Don Liborio era alla stazione coi direttori De Cesare e Giacchi, e nessun ministro. Era il tocco e mezzo dopo mezzogiorno. Domenico Ferrante li presentò a Garibaldi; e il Romano recitò i primi periodi di un indirizzo, che poi fu stampato e diffuso.
Già fin dalle 10 della mattina si raccoglievano nelle vie, che da Toledo e da Chiaia vanno alla stazione, gruppi di popolani con bandiere d’ogni grandezza, armi e bastoni enormi. Si assisteva a scene esilaranti e un po’ grottesche.
La nota popolana, detta la Sangiovannara, al secolo Marianna De Crescenzo cugina di Tore ‘e Criscienzo, andava anche lei in carrozza alla ferrovia, seguita da gran folla di gente della Pignasecca e di donne armate e convulse: tutte scene, che ricordavano i momenti più folli della rivoluzione francese …»
Tra le suddette “signore” spiccano i nomi di:Rosa ’a pazza (per via delle sue stranezze), Luisella lun’aggiorno (perché riceveva i clienti in una stanza dove i lumini erano sempre accesi, anche di giorno), Nannarella quattro rane (perché le bastavano quattro monetine, appunto, per saldare il conto della prestazione) e, inghirlandata come un albero di Natale, la già citata Marianna De Crescenzo, la Sangiovannara, perché era nata nel rione di San Giovanni a Teduccio, sulla strada per Portici.
Delle quattro donne, la più importante era lei. Giovane vedova di un soldato borbonico, aveva messo su nel quartiere Pignasecca una taverna, diventata ben presto il covo della criminalità e del malaffare.
Per dimostrare la sua riconoscenza a queste donne, Garibaldi concesse loro un vitalizio di 12 ducati mensili (circa 5,4 milioni di lire). Insieme ad esse vanno citate anche Antonietta Pace, Carmela Fucitano, Costanza Leipnecher e Pasquarella Proto.
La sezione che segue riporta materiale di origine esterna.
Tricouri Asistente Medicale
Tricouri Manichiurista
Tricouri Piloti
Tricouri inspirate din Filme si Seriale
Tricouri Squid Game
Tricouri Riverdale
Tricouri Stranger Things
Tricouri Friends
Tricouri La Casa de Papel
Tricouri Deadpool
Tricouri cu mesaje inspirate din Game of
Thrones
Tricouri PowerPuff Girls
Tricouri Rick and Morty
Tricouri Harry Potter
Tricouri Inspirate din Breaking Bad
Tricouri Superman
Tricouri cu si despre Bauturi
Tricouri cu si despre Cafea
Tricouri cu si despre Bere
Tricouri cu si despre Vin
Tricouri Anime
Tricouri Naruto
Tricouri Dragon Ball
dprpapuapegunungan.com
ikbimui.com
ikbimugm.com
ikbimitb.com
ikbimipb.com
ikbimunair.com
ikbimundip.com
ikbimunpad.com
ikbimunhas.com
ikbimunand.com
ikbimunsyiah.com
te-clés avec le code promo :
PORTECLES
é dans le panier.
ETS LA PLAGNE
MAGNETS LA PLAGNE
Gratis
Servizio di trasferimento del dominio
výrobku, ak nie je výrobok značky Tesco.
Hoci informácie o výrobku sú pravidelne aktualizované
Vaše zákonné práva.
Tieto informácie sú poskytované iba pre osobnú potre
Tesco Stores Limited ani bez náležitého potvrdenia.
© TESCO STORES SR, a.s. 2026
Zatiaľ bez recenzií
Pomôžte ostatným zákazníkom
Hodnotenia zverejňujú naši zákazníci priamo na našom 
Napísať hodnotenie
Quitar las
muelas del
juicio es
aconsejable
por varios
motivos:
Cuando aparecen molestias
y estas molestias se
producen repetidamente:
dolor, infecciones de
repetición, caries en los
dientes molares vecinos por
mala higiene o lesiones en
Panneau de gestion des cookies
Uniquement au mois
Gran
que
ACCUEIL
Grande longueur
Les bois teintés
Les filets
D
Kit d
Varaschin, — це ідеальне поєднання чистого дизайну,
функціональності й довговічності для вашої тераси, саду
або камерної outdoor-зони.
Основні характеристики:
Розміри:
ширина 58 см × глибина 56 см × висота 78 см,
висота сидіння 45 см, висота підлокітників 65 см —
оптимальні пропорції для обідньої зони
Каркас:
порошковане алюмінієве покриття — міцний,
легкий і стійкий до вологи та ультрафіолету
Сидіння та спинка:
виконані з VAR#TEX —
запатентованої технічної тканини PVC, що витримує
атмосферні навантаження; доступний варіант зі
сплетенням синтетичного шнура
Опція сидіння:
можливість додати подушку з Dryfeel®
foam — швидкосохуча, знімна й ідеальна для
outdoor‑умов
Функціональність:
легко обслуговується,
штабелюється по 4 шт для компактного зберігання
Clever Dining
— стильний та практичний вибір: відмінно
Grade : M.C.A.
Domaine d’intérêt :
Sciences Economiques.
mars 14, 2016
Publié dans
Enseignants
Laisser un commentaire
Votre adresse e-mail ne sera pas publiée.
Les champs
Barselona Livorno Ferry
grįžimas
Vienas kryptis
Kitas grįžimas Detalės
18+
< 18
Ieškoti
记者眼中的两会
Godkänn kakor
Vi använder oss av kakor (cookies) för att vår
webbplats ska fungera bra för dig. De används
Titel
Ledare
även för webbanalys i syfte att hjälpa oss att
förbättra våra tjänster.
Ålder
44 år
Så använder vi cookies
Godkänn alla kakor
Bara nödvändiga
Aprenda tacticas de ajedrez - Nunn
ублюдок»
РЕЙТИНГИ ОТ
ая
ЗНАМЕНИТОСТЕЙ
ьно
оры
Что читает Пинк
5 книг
Marianna De Crescenzo, per non arrecare offesa a Tore ‘e Criscienzo, sul documento ufficiale della concessione del vitalizio venne indicata con il solo soprannome di Sangiovannara, dato che il cognome De Crescenzo era ad uso esclusivo di Tore in quanto capo dell’organizzazione. Questo si evince sia dai documenti custoditi nell’archivio storico di Napoli sia dal libro di Aldo Servidio edito da Guida, L’imbroglio nazionale – Unità e unificazione dell’Italia, 1860-2000.
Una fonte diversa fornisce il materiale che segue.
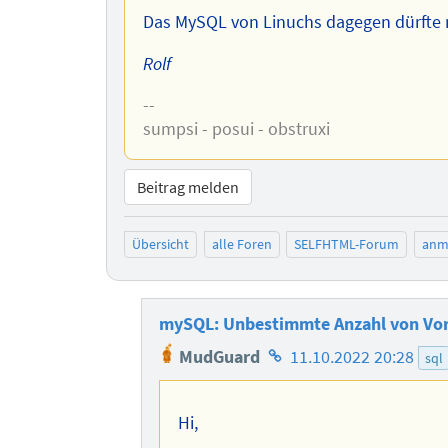
Das MySQL von Linuchs dagegen dürfte 
Rolf
--
sumpsi - posui - obstruxi
Beitrag melden
Übersicht
alle Foren
SELFHTML-Forum
anm
mySQL: Unbestimmte Anzahl von Vor
Homepage
MudGuard
11.10.2022 20:28
sql
des
Autors
Hi,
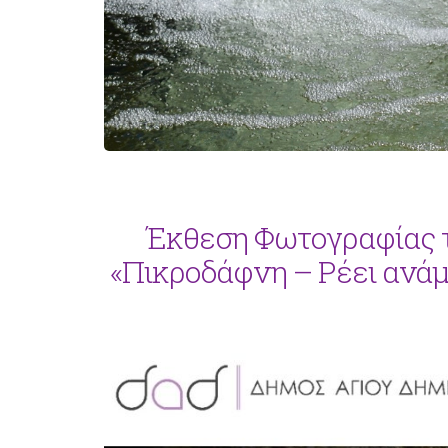
Έκθεση Φωτογραφίας τ
«Πικροδάφνη – Ρέει ανάμ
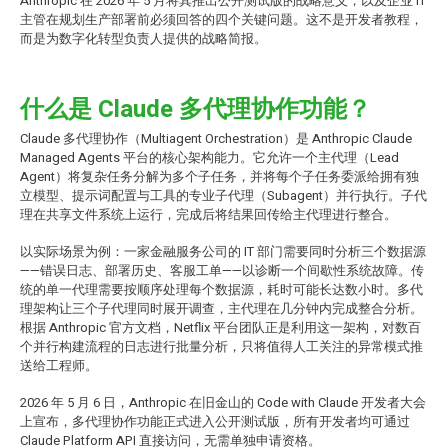
Anthropic 在 2026 年 5 月将其推出公开测试版的战略意义，以及企业 IT
主管在规划生产部署前必须回答的四个关键问题。这不是开发者教程，
而是为数字化转型负责人提供的战略简报。
什么是 Claude 多代理协作功能？
Claude 多代理协作（Multiagent Orchestration）是 Anthropic Claude
Managed Agents 平台的核心架构能力。它允许一个主代理（Lead
Agent）将复杂任务分解为多个子任务，并将每个子任务委派给拥有独
立模型、提示词配置与工具的专业子代理（Subagent）并行执行。子代
理在共享文件系统上运行，完成后将结果回传给主代理进行整合。
以实际场景为例：一家金融服务公司的 IT 部门需要同时分析三个数据源
——错误日志、部署历史、客服工单——以诊断一个间歇性系统故障。传
统的单一代理需要按顺序处理每个数据源，耗时可能长达数小时。多代
理架构让三个子代理同时展开调查，主代理在几分钟内完成整合分析。
根据 Anthropic 官方文档，Netflix 平台团队正是利用这一架构，对数百
个并行构建流程的日志进行批量分析，只将值得人工关注的异常模式推
送给工程师。
2026 年 5 月 6 日，Anthropic 在旧金山的 Code with Claude 开发者大会
上宣布，多代理协作功能正式进入公开测试版，所有开发者均可通过
Claude Platform API 直接访问，无需单独申请资格。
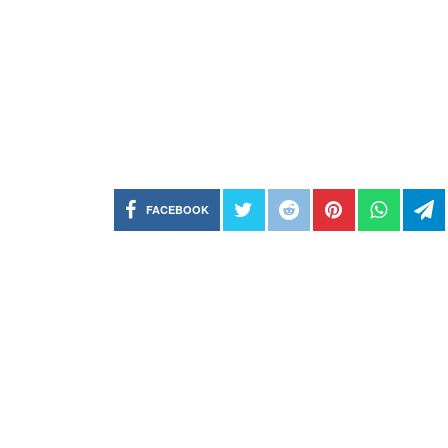
FACEBOOK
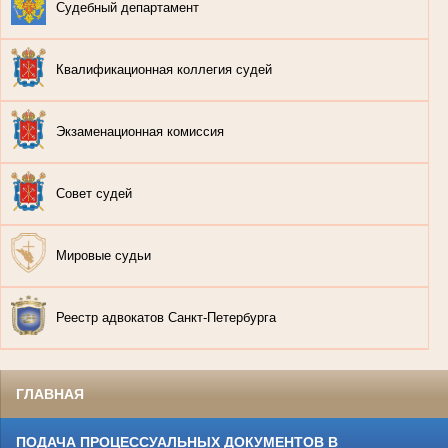
Судебный департамент
Квалификационная коллегия судей
Экзаменационная комиссия
Совет судей
Мировые судьи
Реестр адвокатов Санкт-Петербурга
ГЛАВНАЯ
ПОДАЧА ПРОЦЕССУАЛЬНЫХ ДОКУМЕНТОВ В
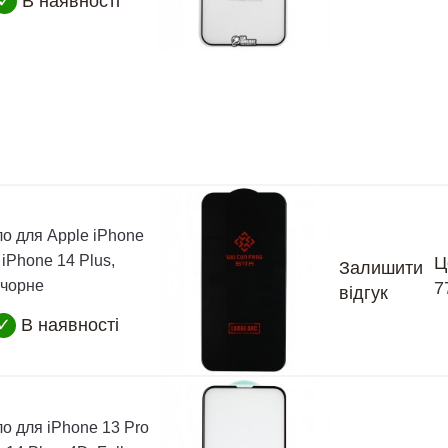
✓
В наявності
ло для Apple iPhone
 iPhone 14 Plus,
Ц
Залишити
 чорне
7
відгук
✓
В наявності
о для iPhone 13 Pro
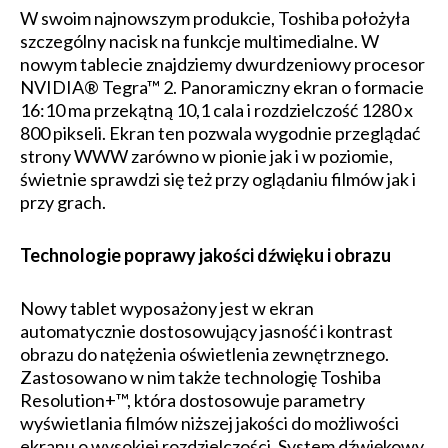
W swoim najnowszym produkcie, Toshiba położyła
szczególny nacisk na funkcje multimedialne. W
nowym tablecie znajdziemy dwurdzeniowy procesor
NVIDIA® Tegra™ 2. Panoramiczny ekran o formacie
16:10 ma przekątną 10,1 cala i rozdzielczość 1280 x
800 pikseli. Ekran ten pozwala wygodnie przeglądać
strony WWW zarówno w pionie jak i w poziomie,
świetnie sprawdzi się też przy oglądaniu filmów jak i
przy grach.
Technologie poprawy jakości dźwięku i obrazu
Nowy tablet wyposażony jest w ekran
automatycznie dostosowujący jasność i kontrast
obrazu do natężenia oświetlenia zewnętrznego.
Zastosowano w nim także technologię Toshiba
Resolution+™, która dostosowuje parametry
wyświetlania filmów niższej jakości do możliwości
ekranu o wysokiej rozdzielczości. System dźwiękowy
Inoltre, lo stesso Garibaldi, operando sulle rendite confiscate con il decreto del 23 ottobre del 1860 alla famiglia Borbone (leggi: patrimonio familiare, restato distinto, come sempre in 126 anni, dalle pur fornite casse statali, al punto da contenere persinole doti nuziali delle figlie di Ferdinando II) mise a disposizione della camorra un asse di 75mila ducati, (quasi 34 miliardi di lire) da distribuire in tre anni ai bisognosi del popolo. La cifra di per sé non era particolarmente rilevante, soprattutto se confrontata con gli sperperi perpetrati in poco più di 50 giorni di dittatura.
Nei mesi, e negli anni a seguire, Tore ‘e Criscienzo divenne un personaggio sempre più scomodo per il neonato regno d’Italia, al punto che anche lui cadde nelle maglie della legge Pica, nata per reprimere il così detto brigantaggio post unitario.
Ma Tore, sebbene semianalfabeta, era stato abbastanza furbo da conservare documenti compromettenti che testimoniavano appunto gli accordi tra il nuovo stato e la camorra. Così fu scarcerato e inviato a domicilio coatto dove poté curare gli affari della sua organizzazione.
Possiamo quindi dire che in quel fatidico 7 settembre 1860 non solo furono aperte le porte di Napoli a Garibaldi ma che rese possibile che la camorra man mano assumesse un potere tale da diventare l’organizzazione spietata, il cancro sociale che oggi conosciamo. Come la mafia in Sicilia, anche la camorra campana è figlia di questa Italia, nata male e cresciuta peggio.